The Milky Way contains our solar system, as well as 100-400 billion other stellar systems.

The Local Group is a cluster of galaxies, containing the Milky Way, as well as 1,300 other galaxies.

The Laniakea Supercluster is a cluster of clusters, containing the Local Group, as well as 300-500 other clusters..

Each of these are clustered together due to gravity!

The Great Attractor, a gravitational anomaly at the center of the Laniakea Supercluster, is what is keeping everything together - the Great Attractor (whatever the hell it is) is hundreds-of-thousands of times more massive than the Milky Way galaxy.

If anyone cares, this might be a good time to read up on dark matter.

For whatever it's worth, I believe (based purely on hypothesis, which I suppose one might call extrapolation, or even "faith,") that there are things much, much smaller - perhaps even infinitely smaller - than quarks, which are the smallest things we've discovered in the universe (in 1968). When my parents were in school, it was protons and neutrons (discovered in 1897). When my great-grandparents were in school, it was the atom (theorized by John Dalton in the early 1800s). When America became a nation in 1789, the smallest particles were often thought to be grains of sand.

Just as a cat cannot understand calculus (despite the brain of a cat being an extraordinary thing), humans cannot understand the mysteries of the universe. Perhaps over the eons, as our brains develop further (assuming, of course, we survive, which is highly unlikely), we will be able to comprehend what is currently incomprehensible. 

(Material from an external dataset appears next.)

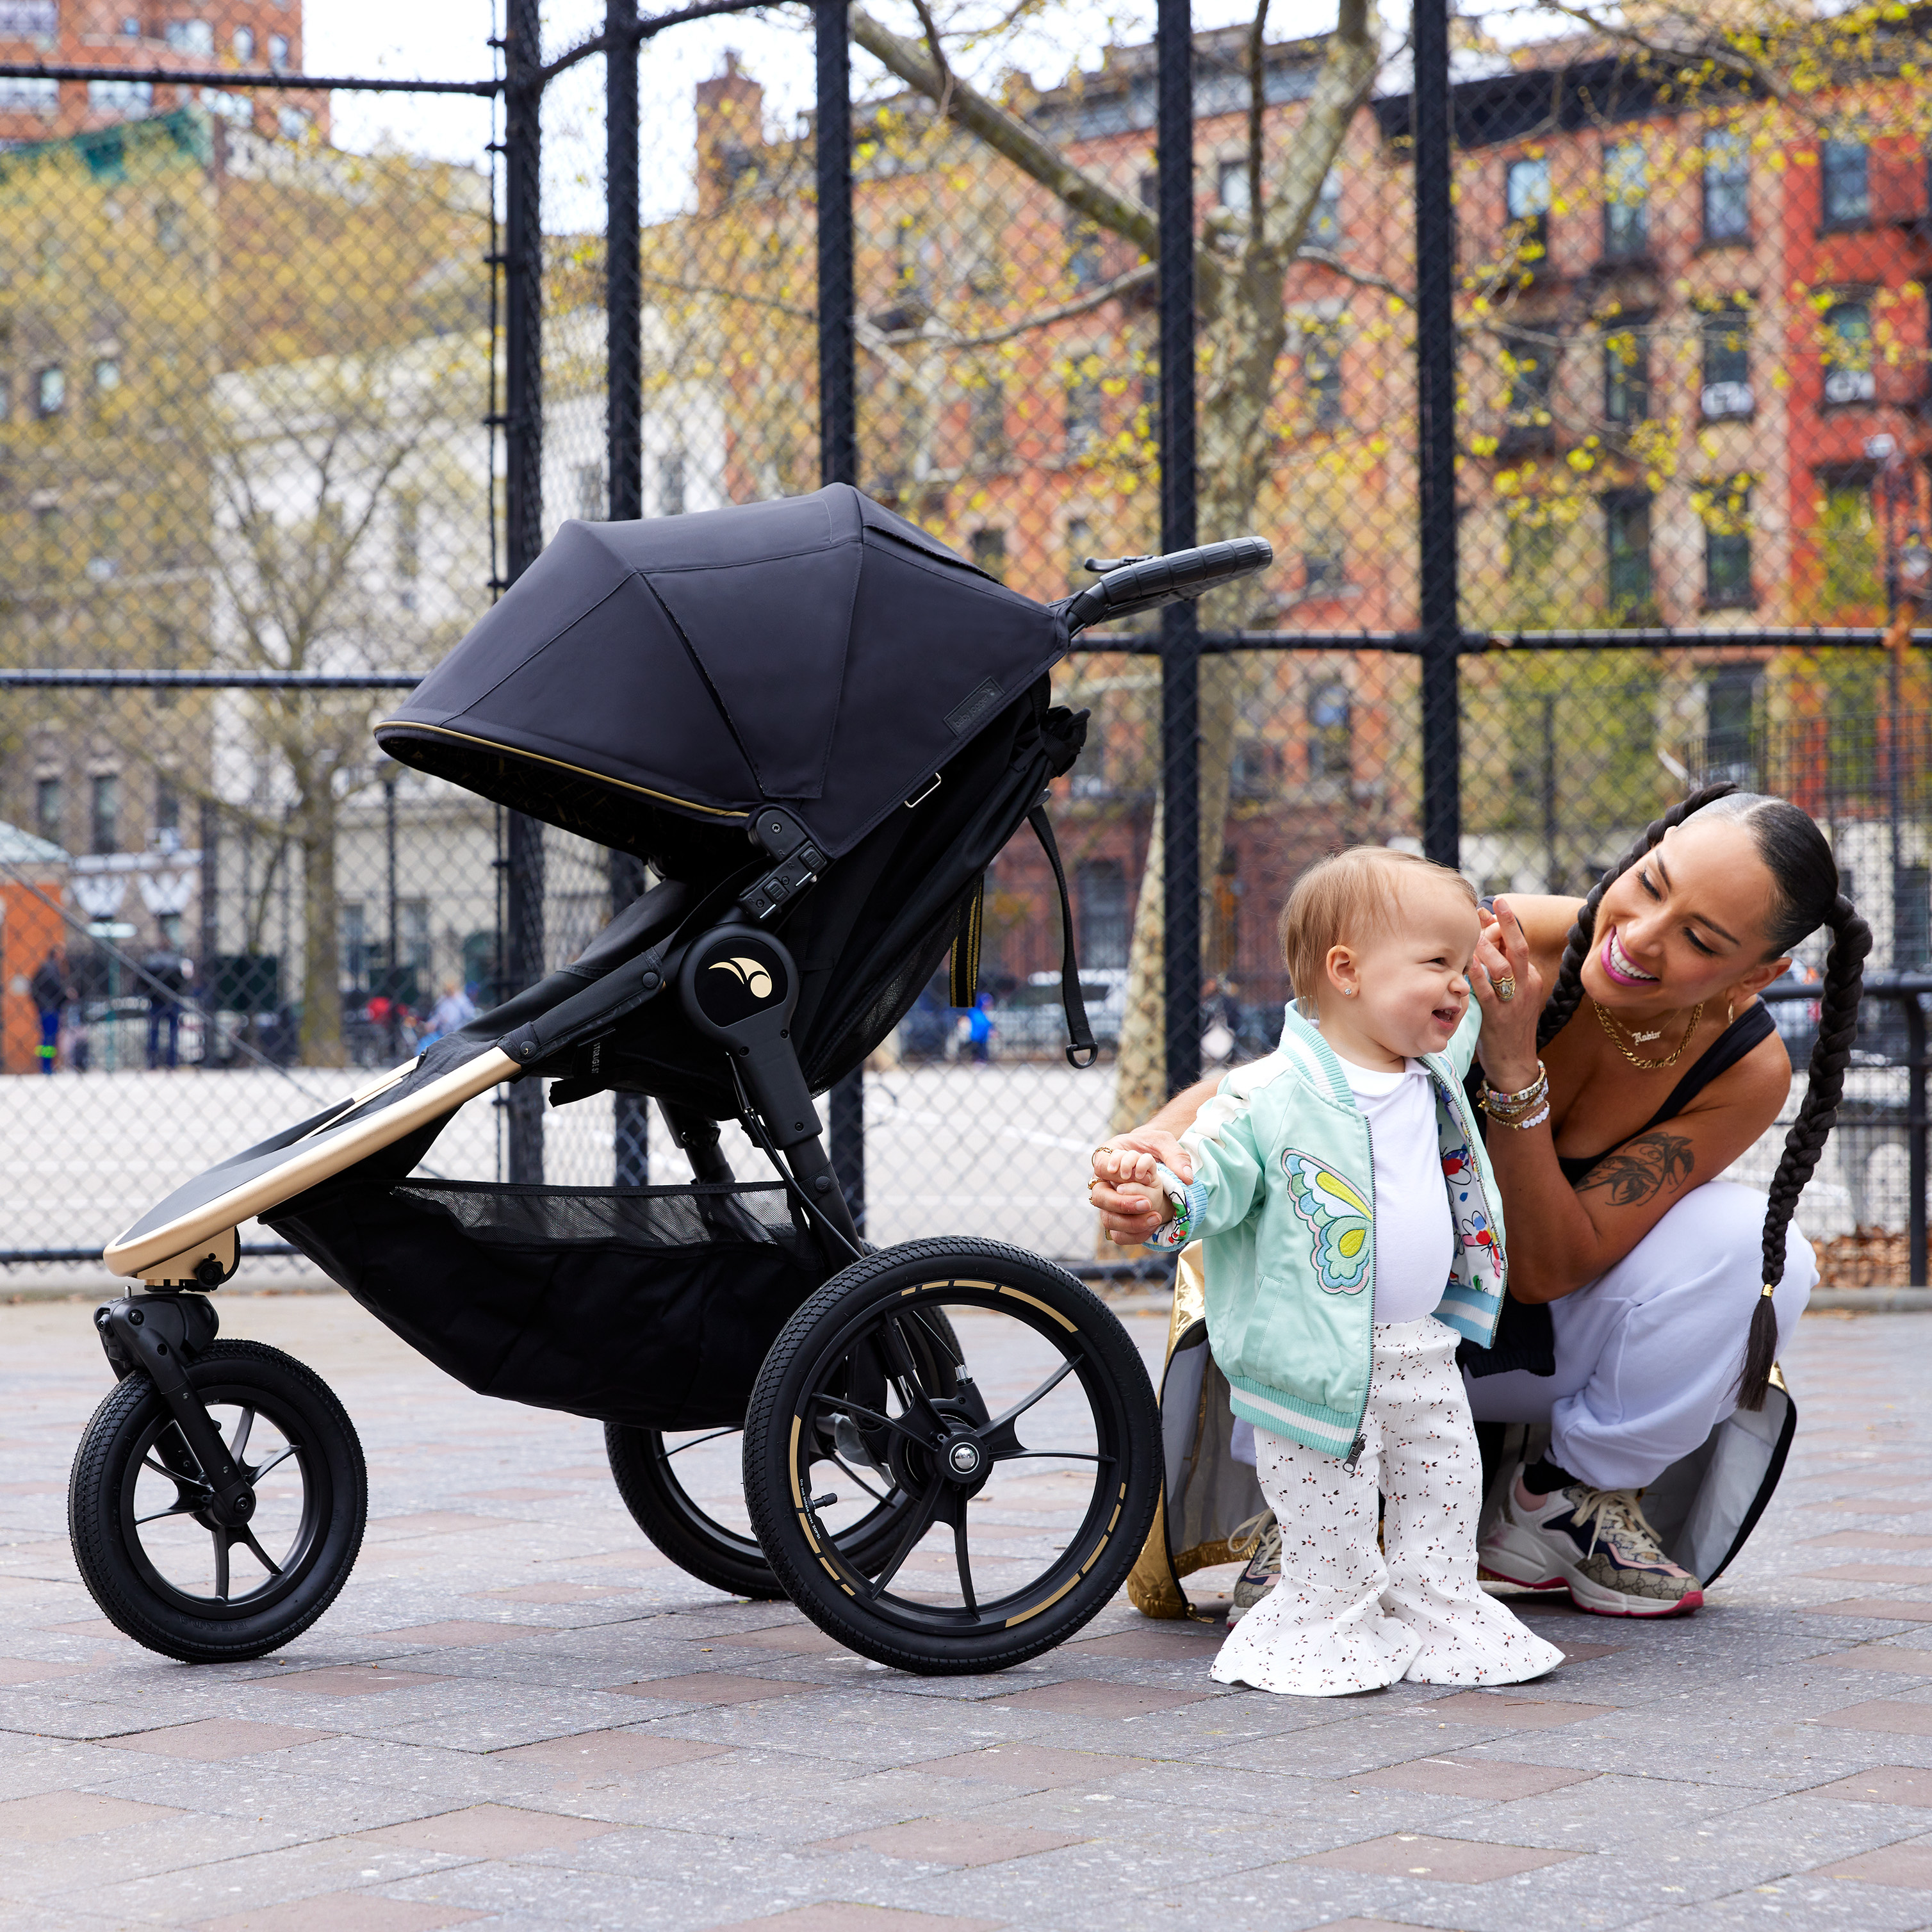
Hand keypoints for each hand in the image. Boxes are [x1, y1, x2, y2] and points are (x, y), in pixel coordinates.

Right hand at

This almost makes me dizzy, because I literally cannot comprehend it, no matter how hard I try. It's like trying to think of the beginning of time, the end of space, or Jake Parrott figuring out how to PM me the answer to Ackermann's Function for A (4, 2).

Jake, I still owe you dinner at Maestro - you can pick your substitute restaurant.


I discussed this once over eleven years ago (at that time, the Laniakea Supercluster was referred to as the Virgo Supercluster, which is only a small part of the much-larger Laniakea Supercluster). 

We're a bunch of microbes, running around thinking how important we all are. When you take a universal perspective of life and death, things just don't matter. That doesn't alleviate the very real human suffering we all experience, but it perhaps (and hopefully) makes it easier to deal with, especially for those of us who are forced to deal with it. Does it matter if an amoeba dies? Does it matter if a star, billions of light years away, goes super-nova? Perhaps for Mrs. Amoeba, or for the entities living in that stellar system, but for us? We don't even know it's happening. It's the same for them when one of us suffers through the ravages of disease - they don't even know it's happening. There is some deep meaning buried inside all of this; damned if I know what it is.